*Text zur Bearbeitung*.
———
4. Bittere rohe Mandeln

Mandeln gelten als äußerst gesund, und es stimmt, dass ihre Aufnahme in den Speiseplan viele Vorteile mit sich bringt, angefangen von einem Anstieg der Antioxidantien bis hin zur Senkung des Blutdrucks und einer besseren Blutzuckerkontrolle. Die Forschung hat sogar herausgefunden, dass Mandeln oxidative Schäden im Körper reduzieren, was sie zu einer ausgezeichneten Waffe im Kampf gegen den Alterungsprozess macht – aber es gibt eine dunkle Seite dieser kleinen Nuss, die vielen Menschen nicht bewusst ist.
Alle Mandeln enthalten Zyanid, doch da wir in der Regel süße Mandeln kaufen, sind sie im Allgemeinen unbedenklich, da der Zyanidgehalt zu gering ist, um gesundheitliche Schäden zu verursachen. Wenn Sie jedoch schon einmal in eine Bittermandel gebissen haben, sollten Sie sie auf jeden Fall ausspucken, denn der furchtbare Geschmack deutet auf einen höheren Cyanidgehalt hin – und Studien haben bewiesen, dass der Cyanidgehalt in Bittermandeln ein ernstes Risiko für die menschliche Gesundheit darstellt.
Cyanid ist äußerst giftig und verhindert die Sauerstoffzirkulation im Körper. Da Bittermandeln bis zu 1.000Mal mehr davon enthalten können als süße Mandeln, können sie Krämpfe, niedrigen Blutdruck, Bewusstlosigkeit und Schlimmeres verursachen. Wenn Sie versehentlich Bittermandeln gegessen haben, sollten Sie sich so schnell wie möglich an die örtliche Notaufnahme wenden, denn dort kann man Ihnen ein Gegenmittel verabreichen, die einzig mögliche Behandlung einer Cyanidvergiftung.
———
*Auszüge der Einträge*.

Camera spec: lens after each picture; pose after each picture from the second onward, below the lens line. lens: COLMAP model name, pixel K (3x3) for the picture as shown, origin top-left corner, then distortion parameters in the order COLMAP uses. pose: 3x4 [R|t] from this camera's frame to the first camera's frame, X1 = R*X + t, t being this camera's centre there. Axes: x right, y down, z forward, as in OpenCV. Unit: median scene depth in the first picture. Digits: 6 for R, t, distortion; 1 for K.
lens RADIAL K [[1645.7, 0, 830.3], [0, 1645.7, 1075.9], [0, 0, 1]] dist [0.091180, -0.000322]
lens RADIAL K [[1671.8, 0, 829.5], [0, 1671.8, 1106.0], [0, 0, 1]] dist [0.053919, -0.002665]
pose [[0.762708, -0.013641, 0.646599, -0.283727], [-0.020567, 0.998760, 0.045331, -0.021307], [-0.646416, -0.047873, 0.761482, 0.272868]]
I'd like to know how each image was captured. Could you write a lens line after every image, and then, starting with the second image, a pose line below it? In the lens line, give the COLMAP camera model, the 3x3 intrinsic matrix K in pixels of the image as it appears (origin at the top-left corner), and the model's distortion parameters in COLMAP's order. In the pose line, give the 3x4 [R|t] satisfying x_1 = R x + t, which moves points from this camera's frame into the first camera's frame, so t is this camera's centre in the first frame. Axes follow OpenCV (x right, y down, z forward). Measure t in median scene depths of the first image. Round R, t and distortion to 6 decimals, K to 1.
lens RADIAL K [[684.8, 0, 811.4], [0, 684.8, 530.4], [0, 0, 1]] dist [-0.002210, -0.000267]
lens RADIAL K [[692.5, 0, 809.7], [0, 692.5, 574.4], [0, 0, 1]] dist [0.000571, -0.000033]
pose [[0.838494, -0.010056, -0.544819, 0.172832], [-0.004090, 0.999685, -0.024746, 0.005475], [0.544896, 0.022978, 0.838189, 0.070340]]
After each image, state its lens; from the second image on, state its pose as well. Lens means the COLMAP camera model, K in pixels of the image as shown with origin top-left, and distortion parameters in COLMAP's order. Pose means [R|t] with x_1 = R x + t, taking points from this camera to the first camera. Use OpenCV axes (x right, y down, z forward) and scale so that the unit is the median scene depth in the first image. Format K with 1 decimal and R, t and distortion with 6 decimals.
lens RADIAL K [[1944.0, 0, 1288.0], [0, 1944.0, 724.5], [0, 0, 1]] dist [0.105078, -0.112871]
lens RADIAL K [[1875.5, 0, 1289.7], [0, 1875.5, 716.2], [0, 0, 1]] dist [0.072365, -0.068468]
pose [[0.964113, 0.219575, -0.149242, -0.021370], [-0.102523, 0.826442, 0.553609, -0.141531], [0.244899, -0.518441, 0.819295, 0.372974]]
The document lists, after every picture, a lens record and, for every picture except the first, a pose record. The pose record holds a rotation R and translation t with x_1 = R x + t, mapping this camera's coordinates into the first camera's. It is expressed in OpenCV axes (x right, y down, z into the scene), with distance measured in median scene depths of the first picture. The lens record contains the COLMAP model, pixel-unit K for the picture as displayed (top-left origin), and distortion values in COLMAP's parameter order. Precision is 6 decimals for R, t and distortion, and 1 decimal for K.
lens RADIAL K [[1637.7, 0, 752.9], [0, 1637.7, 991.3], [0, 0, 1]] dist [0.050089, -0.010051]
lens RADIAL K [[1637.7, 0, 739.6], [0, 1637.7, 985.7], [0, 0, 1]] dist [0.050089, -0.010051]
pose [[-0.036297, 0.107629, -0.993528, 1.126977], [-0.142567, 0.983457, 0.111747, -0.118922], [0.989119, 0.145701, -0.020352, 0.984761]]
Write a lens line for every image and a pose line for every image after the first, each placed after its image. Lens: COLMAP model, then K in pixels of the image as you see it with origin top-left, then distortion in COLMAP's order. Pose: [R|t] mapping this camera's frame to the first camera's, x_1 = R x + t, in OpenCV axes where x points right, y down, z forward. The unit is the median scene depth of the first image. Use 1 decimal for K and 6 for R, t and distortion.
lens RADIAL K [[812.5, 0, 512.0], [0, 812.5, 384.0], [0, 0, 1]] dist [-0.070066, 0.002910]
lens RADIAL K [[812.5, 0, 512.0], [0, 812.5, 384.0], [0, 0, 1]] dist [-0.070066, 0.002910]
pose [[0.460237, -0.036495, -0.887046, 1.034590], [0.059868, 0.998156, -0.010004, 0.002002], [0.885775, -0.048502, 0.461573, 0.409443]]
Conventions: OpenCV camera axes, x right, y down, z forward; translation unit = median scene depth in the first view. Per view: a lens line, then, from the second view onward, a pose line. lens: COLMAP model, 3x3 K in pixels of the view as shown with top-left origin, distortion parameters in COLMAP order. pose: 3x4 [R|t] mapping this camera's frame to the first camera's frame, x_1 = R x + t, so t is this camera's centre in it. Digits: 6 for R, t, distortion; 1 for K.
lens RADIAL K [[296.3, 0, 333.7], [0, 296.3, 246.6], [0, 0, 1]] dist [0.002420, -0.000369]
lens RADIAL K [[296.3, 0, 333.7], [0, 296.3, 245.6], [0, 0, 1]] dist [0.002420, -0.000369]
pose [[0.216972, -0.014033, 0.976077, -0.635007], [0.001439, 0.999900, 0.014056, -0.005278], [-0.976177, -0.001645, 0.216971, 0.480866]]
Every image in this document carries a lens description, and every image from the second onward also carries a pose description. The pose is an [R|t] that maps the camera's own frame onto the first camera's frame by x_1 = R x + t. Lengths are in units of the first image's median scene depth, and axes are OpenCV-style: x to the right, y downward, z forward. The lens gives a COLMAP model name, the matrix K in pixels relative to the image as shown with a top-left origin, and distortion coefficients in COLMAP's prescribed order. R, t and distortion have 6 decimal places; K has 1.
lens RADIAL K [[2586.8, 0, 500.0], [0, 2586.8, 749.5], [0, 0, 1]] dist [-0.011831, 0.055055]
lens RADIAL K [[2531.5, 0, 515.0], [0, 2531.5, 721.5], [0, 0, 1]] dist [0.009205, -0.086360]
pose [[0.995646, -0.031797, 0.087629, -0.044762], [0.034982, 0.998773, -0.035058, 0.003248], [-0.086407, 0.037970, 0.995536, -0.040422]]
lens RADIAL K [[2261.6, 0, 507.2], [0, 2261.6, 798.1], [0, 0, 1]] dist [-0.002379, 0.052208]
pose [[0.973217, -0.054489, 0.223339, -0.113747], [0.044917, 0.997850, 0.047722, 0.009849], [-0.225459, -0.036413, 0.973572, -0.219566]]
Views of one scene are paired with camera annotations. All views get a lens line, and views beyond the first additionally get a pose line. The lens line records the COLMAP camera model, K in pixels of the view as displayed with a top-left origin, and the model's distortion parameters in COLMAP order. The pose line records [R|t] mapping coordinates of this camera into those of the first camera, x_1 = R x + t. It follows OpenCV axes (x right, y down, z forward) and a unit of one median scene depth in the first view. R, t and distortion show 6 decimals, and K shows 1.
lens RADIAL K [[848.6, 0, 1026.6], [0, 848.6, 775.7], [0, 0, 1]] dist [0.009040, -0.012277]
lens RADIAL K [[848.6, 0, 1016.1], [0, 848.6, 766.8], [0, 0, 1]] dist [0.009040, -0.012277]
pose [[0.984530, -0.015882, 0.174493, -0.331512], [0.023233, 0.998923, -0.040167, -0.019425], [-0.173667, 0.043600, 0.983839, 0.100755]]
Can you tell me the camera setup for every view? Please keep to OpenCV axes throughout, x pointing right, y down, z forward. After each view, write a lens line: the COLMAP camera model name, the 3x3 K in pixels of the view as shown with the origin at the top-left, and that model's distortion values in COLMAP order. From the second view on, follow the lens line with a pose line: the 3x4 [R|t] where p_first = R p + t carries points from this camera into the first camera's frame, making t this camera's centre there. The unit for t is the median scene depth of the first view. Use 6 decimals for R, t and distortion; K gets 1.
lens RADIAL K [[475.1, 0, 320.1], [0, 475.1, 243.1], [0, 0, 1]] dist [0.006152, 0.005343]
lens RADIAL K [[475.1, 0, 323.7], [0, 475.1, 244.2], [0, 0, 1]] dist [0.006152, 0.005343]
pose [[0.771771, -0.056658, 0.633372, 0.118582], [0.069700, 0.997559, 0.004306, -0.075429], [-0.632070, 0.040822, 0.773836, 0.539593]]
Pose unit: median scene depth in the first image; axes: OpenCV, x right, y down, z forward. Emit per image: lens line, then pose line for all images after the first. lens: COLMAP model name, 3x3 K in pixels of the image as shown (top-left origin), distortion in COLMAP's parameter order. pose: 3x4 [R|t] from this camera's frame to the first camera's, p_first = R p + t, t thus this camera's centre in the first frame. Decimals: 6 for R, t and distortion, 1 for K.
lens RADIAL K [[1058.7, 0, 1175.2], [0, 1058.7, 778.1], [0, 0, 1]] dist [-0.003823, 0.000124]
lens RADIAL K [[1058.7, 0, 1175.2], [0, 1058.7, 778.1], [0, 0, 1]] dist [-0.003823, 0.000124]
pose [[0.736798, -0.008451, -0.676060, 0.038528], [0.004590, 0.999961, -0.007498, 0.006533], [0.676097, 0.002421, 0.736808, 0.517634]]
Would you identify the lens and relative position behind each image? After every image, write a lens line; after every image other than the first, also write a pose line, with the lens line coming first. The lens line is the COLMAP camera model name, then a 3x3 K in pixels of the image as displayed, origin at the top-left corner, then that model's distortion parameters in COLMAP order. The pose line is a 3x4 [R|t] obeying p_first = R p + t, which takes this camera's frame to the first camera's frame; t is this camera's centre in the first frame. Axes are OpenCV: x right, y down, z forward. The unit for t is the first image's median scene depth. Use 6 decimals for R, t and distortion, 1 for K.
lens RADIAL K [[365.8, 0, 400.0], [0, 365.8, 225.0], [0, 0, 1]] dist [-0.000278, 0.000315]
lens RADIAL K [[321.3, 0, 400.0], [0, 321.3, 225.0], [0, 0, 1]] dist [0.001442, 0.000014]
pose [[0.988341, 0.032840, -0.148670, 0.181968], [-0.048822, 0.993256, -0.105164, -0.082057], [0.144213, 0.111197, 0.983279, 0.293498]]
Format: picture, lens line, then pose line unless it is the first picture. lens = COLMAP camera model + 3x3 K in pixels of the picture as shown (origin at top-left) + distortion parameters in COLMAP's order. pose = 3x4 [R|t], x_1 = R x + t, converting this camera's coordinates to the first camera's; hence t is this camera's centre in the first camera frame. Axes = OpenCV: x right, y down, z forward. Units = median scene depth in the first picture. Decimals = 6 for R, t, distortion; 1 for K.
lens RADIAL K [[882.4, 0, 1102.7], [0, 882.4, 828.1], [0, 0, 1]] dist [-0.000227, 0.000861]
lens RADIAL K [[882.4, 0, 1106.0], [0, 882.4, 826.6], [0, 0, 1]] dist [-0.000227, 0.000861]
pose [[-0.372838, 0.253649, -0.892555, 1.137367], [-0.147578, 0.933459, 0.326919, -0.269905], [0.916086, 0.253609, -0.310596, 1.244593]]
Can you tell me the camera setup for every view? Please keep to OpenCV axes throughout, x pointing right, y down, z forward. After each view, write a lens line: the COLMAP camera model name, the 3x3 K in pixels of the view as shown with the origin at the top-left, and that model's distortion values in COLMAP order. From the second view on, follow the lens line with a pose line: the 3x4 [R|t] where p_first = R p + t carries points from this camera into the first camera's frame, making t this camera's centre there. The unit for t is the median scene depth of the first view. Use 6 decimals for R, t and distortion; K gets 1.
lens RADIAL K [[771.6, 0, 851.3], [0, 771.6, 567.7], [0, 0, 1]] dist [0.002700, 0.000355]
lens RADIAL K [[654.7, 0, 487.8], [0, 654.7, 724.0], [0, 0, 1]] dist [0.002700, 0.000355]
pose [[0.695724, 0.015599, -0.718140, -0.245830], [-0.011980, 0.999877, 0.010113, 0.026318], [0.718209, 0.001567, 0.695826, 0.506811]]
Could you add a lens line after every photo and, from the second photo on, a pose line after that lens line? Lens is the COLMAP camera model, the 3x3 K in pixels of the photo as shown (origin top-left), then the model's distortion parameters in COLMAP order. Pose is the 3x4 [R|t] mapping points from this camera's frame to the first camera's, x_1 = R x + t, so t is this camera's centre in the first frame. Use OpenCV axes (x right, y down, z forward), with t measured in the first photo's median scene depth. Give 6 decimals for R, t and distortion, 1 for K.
———
*Aufgaben zur Übung*.
(1) Zitieren Sie aus dem Text über Bittermandeln wörtlich die Stelle von „Alle Mandeln enthalten“ bis „menschliche Gesundheit darstellt.“.
(2) Übertragen Sie diesen Satz aus dem Text über Bittermandeln ins Englische: „Cyanid ist äußerst giftig und verhindert die Sauerstoffzirkulation im Körper.“
Die Einträge stammen aus einer anderen Quelle als der Text.

*Lösungen je Aufgabe*.
(1)
Alle Mandeln enthalten Zyanid, doch da wir in der Regel süße Mandeln kaufen, sind sie im Allgemeinen unbedenklich, da der Zyanidgehalt zu gering ist, um gesundheitliche Schäden zu verursachen. Wenn Sie jedoch schon einmal in eine Bittermandel gebissen haben, sollten Sie sie auf jeden Fall ausspucken, denn der furchtbare Geschmack deutet auf einen höheren Cyanidgehalt hin – und Studien haben bewiesen, dass der Cyanidgehalt in Bittermandeln ein ernstes Risiko für die menschliche Gesundheit darstellt.

(2) Cyanide is extremely toxic and prevents oxygen circulation in the body.